WHAT NEEDS TO BE DONE: The listing below must be returned in full and unchanged, without the images it carries.

DATA:
---+---

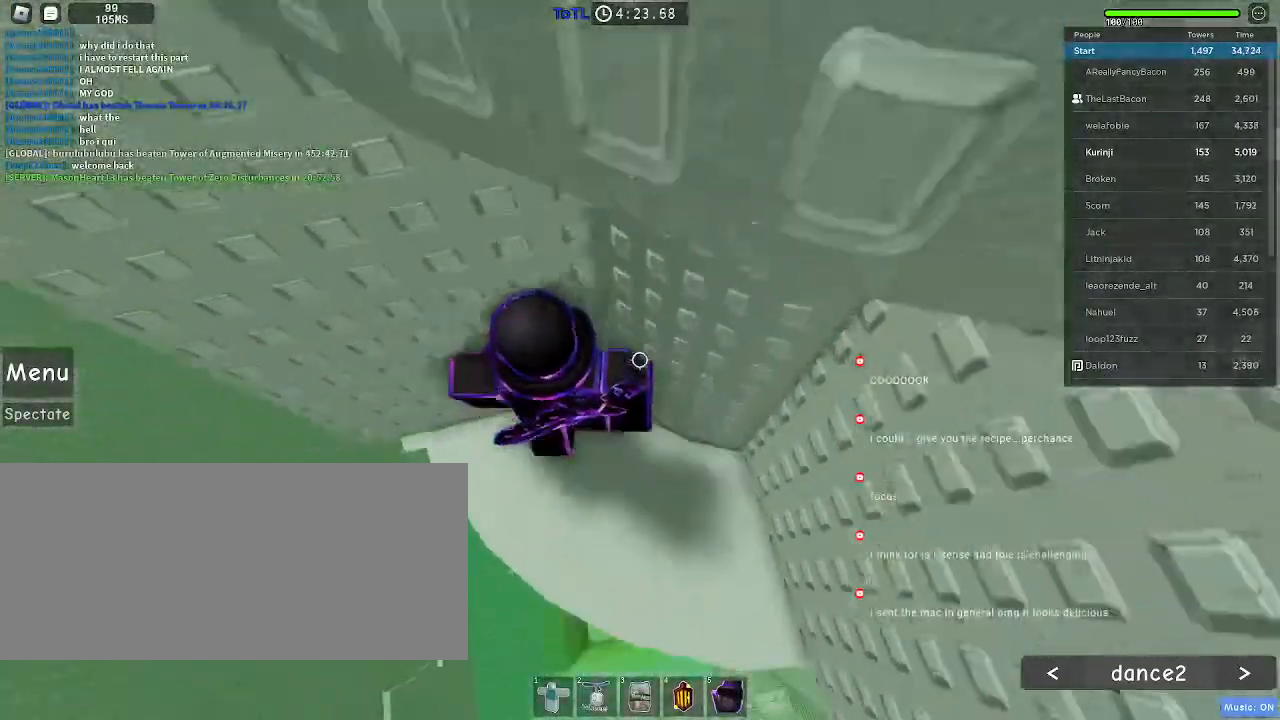
{"keys": [], "mouse": [], "events": [[100, "a", "up"], [216, "a", "down"], [300, "a", "up"]]}
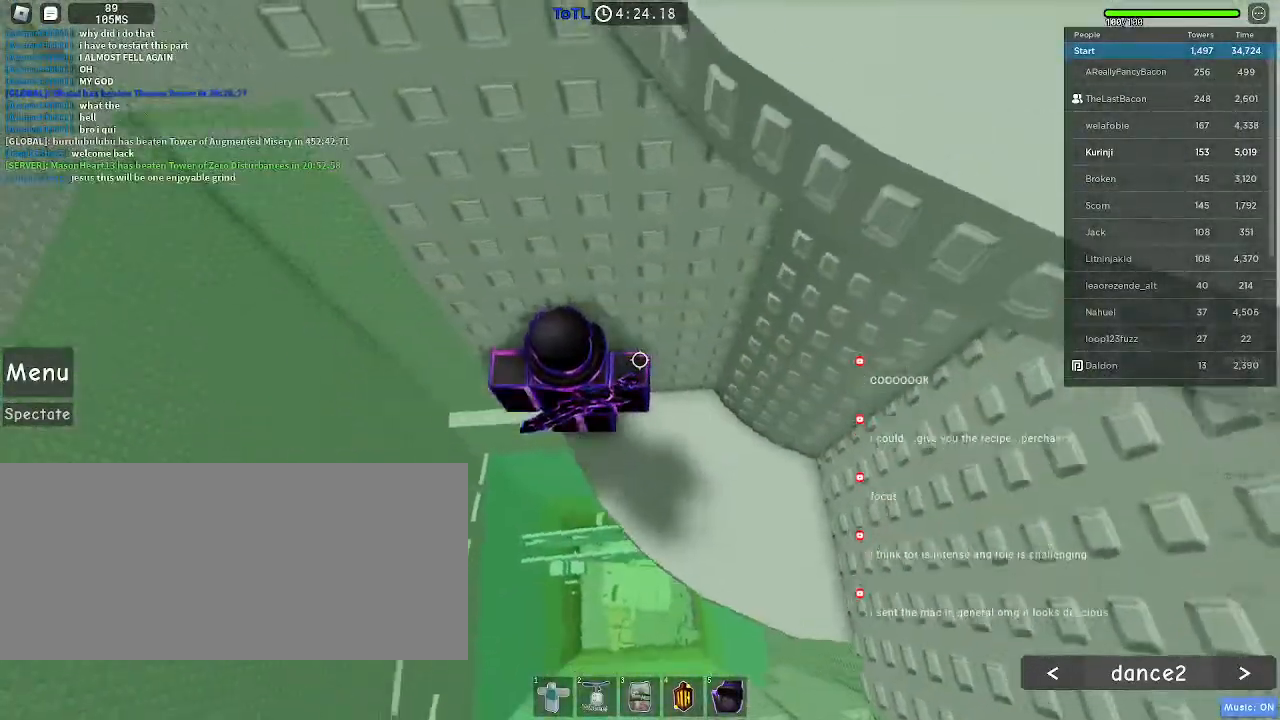
{"keys": ["a"], "mouse": [], "events": [[16, "a", "down"], [183, "space", "down"], [283, "space", "up"]]}
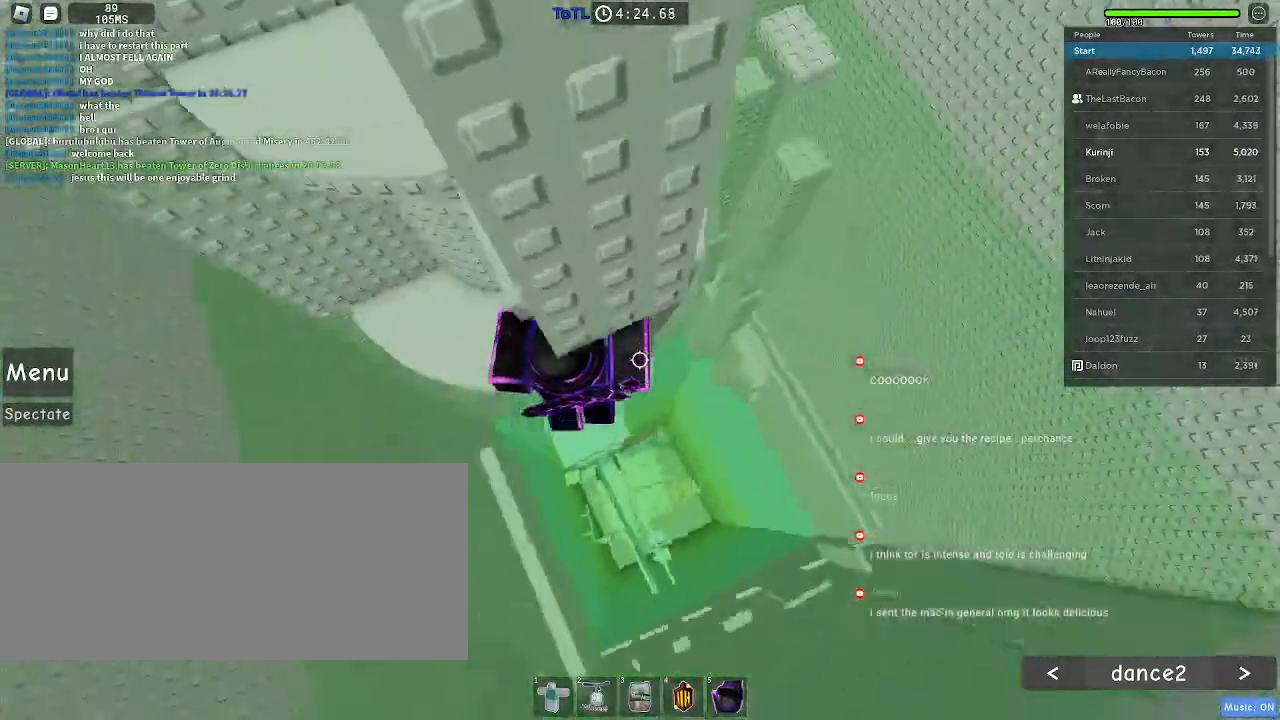
{"keys": ["a"], "mouse": [], "events": []}
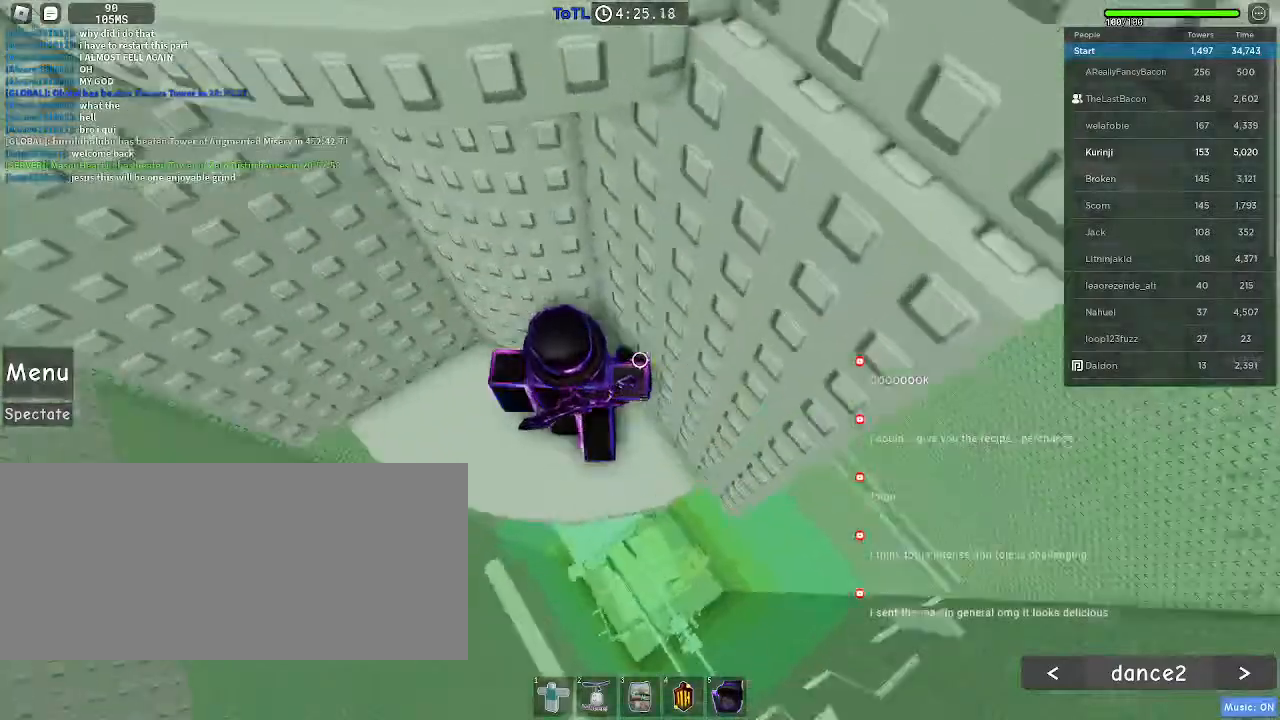
{"keys": ["w"], "mouse": [], "events": [[83, "w", "down"], [433, "a", "up"]]}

---+---

ANSWER TO THE EXERCISE:
{"keys": [], "mouse": [], "events": [[100, "a", "up"], [216, "a", "down"], [300, "a", "up"]]}
{"keys": ["a"], "mouse": [], "events": [[16, "a", "down"], [183, "space", "down"], [283, "space", "up"]]}
{"keys": ["a"], "mouse": [], "events": []}
{"keys": ["w"], "mouse": [], "events": [[83, "w", "down"], [433, "a", "up"]]}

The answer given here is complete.